** What to produce **
Filter the entries beneath this task, copying only the lines that hold the word "TTTD".

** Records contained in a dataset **
§ §
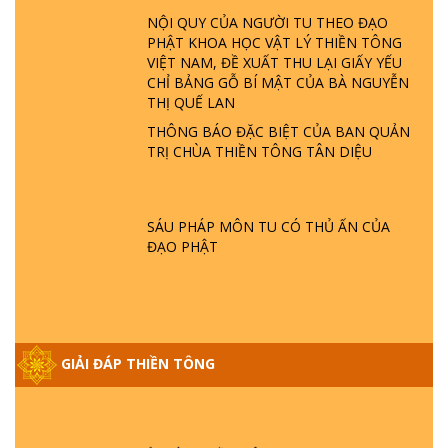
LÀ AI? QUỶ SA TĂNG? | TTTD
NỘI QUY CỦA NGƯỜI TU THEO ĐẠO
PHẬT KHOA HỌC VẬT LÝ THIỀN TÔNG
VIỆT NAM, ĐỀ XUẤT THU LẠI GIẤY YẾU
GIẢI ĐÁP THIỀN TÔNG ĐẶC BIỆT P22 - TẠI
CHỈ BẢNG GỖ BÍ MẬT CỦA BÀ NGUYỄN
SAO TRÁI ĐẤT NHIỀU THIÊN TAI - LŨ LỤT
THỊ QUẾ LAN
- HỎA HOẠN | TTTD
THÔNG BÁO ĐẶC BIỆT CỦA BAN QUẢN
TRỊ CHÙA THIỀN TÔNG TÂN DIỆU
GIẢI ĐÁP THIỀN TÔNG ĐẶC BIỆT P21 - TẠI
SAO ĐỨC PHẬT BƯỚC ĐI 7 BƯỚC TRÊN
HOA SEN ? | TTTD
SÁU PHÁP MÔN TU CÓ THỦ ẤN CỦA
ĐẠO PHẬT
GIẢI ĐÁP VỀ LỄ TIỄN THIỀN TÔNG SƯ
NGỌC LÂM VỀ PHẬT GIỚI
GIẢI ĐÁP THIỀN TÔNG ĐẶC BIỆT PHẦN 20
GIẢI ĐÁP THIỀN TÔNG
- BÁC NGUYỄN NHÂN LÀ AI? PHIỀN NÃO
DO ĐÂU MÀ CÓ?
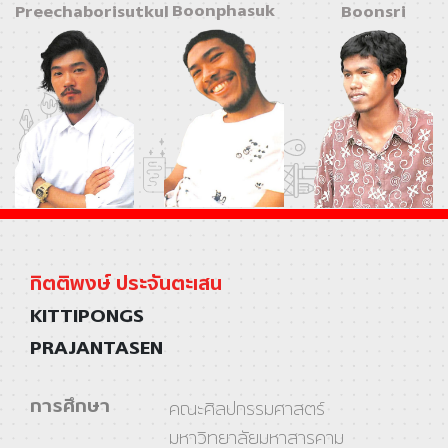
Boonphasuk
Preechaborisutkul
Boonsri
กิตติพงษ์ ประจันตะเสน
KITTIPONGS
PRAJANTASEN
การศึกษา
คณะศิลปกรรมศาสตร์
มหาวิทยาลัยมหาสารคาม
§ §
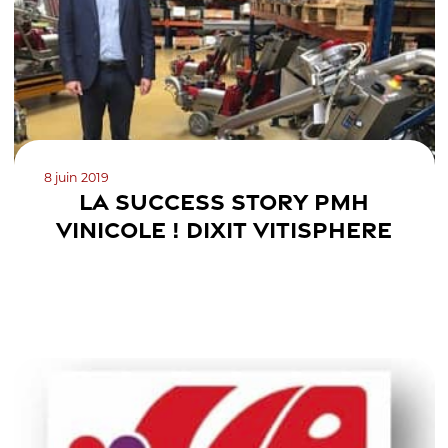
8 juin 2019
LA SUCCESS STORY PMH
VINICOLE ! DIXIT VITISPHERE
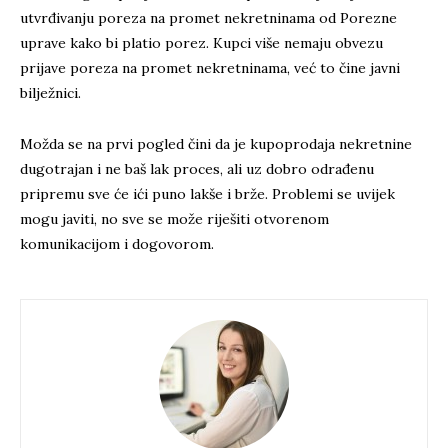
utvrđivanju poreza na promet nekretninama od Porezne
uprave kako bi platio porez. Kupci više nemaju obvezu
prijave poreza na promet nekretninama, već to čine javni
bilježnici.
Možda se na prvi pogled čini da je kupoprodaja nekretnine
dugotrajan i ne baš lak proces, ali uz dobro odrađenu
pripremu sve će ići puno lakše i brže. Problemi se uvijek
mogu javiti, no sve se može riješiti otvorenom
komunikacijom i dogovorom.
§ §
** Your response **
LÀ AI? QUỶ SA TĂNG? | TTTD
- HỎA HOẠN | TTTD
HOA SEN ? | TTTD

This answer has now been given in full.